Directed by David Freyne | Written by Freyne and Patrick Cunnane | ▲▲▲ | In Cinemas
A whimsical drama in the tradition of afterlife examinations like It’s A Wonderful Life or Heaven Can Wait, Eternity is a pleasant surprise.
An elderly couple, Larry and Joan (Barry Primus and Betty Buckley) who’ve been together for 65 years die within a week of each other and meet up again at the Junction, which is an afterlife hotel, convention centre, and transit hub where people get a week to decide where they’d like to spend eternity, and with whom. The convention floor is full of stalls offering very specific afterlives — from Paris World to Men Free World to Studio 54 World — which is hilarious in a Westworld sort of way, though it makes you wonder who loves one way of life so much they wouldn’t want a little variety for the rest of forever.
Larry and Joan are now played in much younger forms by Miles Teller and Elizabeth Olsen — when you arrive at the Junction you always arrive in the body you had when you were happiest. Complicating things is Luke (Callum Turner). He’s Joan’s first husband, who died young, and he’s been waiting for her for 65 years, tending bar at the Junction, hoping when she arrives she’ll spend the rest of time with him. Also there to help is Da’Vine Joy Randolph as Larry’s helpful Afterlife Coordinator, and John Early as Joan’s.
The film has that bright technicolor glow of a 1960s sitcom. It’s pointedly, proudly old-fashioned, but that’s not necessarily a criticism — there’s something undeniably heartwarming about it. There are jokes about squats, like it’s out of the I Love Lucy playbook.

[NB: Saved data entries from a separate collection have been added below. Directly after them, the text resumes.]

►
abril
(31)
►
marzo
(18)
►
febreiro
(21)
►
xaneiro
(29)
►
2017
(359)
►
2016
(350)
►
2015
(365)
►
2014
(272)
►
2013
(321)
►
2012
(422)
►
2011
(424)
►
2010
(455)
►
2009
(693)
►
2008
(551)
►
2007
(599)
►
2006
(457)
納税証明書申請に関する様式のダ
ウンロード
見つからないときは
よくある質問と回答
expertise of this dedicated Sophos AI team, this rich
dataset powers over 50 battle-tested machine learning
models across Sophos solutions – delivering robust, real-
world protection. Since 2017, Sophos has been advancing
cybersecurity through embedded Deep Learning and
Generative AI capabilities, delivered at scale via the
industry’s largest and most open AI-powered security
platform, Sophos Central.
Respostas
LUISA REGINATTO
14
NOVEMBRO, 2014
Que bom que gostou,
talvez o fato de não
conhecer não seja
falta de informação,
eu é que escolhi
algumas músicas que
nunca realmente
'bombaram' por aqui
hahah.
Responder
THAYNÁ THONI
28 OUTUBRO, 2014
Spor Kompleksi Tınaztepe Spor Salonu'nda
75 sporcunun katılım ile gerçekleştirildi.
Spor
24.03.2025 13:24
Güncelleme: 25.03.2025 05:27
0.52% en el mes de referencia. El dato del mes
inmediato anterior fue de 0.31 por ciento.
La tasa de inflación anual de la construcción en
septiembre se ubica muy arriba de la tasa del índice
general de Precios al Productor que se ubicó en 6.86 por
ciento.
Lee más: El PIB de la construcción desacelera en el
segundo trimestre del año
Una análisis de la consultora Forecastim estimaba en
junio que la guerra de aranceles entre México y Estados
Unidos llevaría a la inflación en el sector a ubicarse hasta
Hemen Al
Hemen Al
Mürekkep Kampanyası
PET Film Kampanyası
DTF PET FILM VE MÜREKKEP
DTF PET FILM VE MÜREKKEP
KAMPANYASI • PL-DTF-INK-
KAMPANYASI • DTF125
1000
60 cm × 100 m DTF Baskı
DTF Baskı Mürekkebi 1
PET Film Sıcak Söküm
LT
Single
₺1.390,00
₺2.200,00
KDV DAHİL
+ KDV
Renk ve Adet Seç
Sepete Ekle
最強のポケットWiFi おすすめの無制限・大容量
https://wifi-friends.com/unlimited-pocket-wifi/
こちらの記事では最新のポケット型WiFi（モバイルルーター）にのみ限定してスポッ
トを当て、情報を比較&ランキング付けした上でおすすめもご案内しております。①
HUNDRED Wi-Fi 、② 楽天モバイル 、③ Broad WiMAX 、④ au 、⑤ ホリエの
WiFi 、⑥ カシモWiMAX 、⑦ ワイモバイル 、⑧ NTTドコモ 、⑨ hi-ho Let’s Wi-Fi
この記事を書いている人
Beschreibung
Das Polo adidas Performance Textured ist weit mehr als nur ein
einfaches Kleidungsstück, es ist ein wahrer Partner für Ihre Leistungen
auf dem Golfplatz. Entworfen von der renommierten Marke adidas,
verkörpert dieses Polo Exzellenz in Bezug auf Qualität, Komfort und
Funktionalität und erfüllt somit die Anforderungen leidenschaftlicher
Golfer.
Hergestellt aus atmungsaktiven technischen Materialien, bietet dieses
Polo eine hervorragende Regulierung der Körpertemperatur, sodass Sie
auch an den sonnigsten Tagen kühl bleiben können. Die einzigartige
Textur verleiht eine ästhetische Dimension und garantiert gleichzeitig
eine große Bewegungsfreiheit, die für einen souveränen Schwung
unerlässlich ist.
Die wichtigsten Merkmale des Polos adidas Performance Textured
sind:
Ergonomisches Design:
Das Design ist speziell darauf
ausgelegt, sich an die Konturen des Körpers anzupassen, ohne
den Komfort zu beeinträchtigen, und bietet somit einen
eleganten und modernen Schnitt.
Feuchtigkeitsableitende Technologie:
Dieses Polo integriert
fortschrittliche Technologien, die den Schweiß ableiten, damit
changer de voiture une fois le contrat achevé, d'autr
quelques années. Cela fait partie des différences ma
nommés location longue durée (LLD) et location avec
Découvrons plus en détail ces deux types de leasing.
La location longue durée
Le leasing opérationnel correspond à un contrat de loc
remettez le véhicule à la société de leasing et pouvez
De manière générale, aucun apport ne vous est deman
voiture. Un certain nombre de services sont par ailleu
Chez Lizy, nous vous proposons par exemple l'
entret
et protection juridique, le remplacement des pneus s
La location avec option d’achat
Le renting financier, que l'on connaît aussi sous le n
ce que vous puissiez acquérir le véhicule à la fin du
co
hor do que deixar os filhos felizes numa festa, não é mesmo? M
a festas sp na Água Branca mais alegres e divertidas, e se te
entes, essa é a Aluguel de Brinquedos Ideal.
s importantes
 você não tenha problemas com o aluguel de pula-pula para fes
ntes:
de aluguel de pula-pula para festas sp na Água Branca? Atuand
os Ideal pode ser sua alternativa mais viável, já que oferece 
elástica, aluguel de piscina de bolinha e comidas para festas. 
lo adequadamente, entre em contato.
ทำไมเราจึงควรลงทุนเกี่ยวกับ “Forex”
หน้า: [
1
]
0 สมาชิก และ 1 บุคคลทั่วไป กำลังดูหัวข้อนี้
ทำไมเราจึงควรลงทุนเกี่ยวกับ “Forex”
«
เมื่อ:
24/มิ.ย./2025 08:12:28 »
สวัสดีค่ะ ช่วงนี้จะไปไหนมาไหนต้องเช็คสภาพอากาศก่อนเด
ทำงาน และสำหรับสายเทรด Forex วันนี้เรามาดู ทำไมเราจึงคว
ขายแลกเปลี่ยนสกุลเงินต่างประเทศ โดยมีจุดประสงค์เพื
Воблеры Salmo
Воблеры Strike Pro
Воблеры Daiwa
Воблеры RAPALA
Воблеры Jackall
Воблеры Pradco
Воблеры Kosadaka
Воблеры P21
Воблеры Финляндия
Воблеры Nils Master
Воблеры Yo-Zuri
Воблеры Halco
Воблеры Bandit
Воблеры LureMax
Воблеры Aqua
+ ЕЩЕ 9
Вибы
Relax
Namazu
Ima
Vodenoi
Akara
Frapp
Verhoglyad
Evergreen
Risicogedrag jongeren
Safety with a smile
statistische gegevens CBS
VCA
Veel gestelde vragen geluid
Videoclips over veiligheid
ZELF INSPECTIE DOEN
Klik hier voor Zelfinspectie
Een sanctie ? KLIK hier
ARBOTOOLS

So, how is Joan going to choose between the young, passionate love with Luke and the longtime but bickering love she shared with Larry? I often say that the best movies deliver the ending the audience didn’t know it wanted. Eternity isn’t quite that sophisticated because we all know who we want her to end up with, but the way the movie gets to that inevitability is the joy of the thing.